Oh, and Steve, I'm a Philip K. Dick fan. I've read The Three Stigmata of Palmer Eldritch but my favorite is VALIS.

Levi, there is an excerpt from the new Coetzee book in the current issue of Harper's magazine.

And, I'm definately getting the new Sam Savage. Firmin was a really nice book, very humanistic even if it was about a rat. A humanist rat, one could say.

Also, the new Pynchon, mentioned in the NYTBR sounds good. Come on - a doper detective in 70s LA with homage to Chandler and Hammett? What's not to like? Plus according to the times it's only 300 some pages. A short story!

by Muzzy on

Two words:

Evil.

Albino.

The willingness to read past page 2 of the DaVinci Code is proof the reader's taste is null and void.

Point well taken about the evil albino. I keep forgetting that part.

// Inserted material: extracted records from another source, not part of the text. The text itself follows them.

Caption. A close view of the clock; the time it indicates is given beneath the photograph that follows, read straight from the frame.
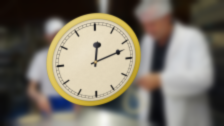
12:12
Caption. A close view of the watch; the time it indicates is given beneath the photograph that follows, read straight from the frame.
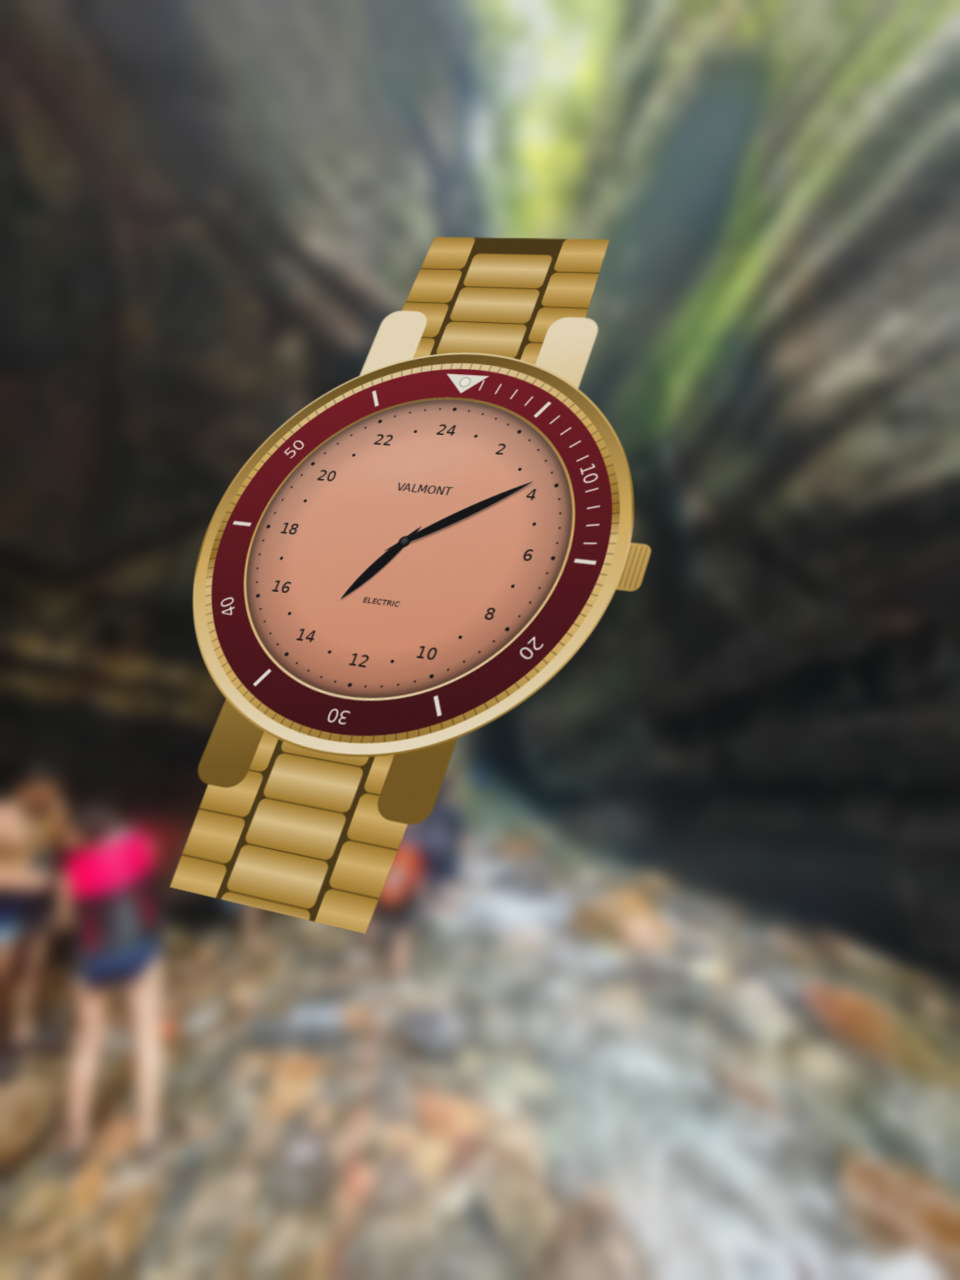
14:09
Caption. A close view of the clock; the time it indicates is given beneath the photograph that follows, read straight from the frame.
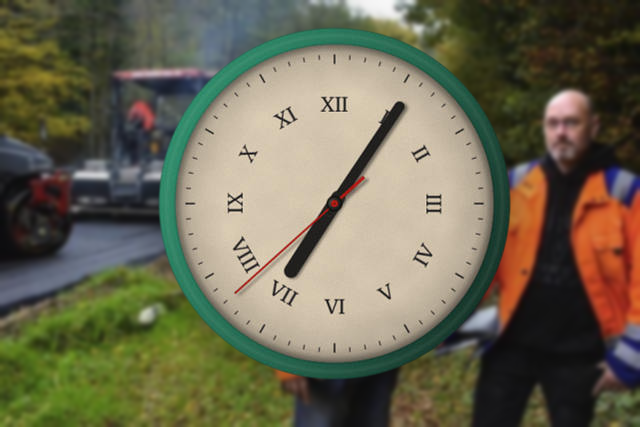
7:05:38
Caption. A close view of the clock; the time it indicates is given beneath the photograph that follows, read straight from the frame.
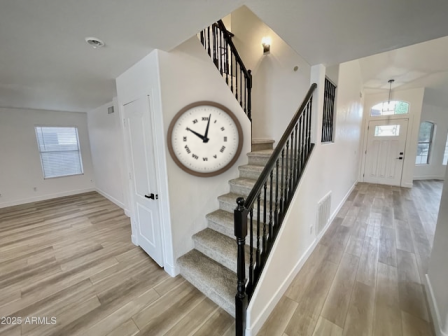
10:02
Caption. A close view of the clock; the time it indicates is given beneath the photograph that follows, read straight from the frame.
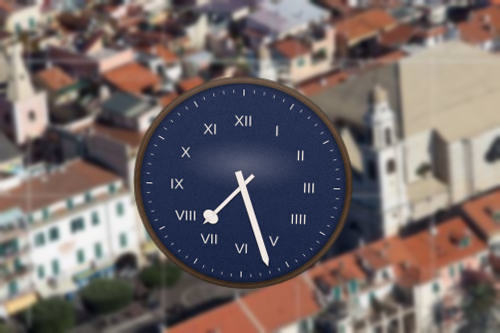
7:27
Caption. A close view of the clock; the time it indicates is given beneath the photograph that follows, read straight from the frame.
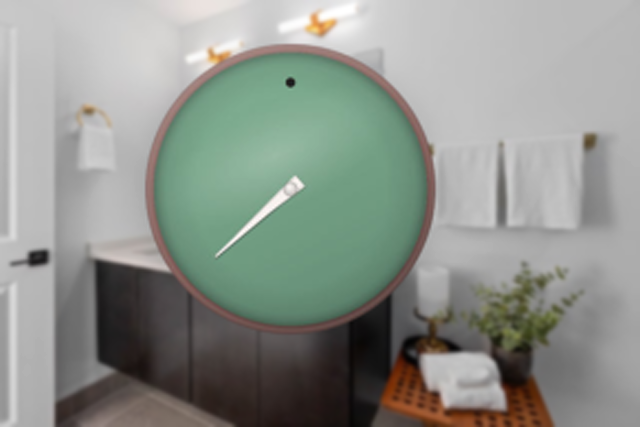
7:38
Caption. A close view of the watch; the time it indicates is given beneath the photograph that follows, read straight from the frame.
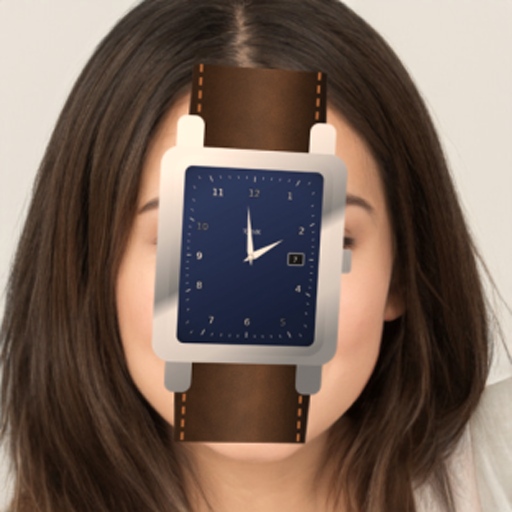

Which reminds me, whatever happened to Johnny Winter?

by Kevin on

I'm going to go out on a limb and guess that your Tom Hanks clarification was aimed at Jamelah and/or Caryn.

by Tony on

To me, one Sam Savage novel is worth a thousand DaVinci Codes.

by Janet Reid on

Vollmann's IMPERIAL.

I think I might be reading this for all of 2010 as well.

And I just subscribed to the Archipelago Books series, so I'll have something new and delicious and unknown arriving periodically as a respite.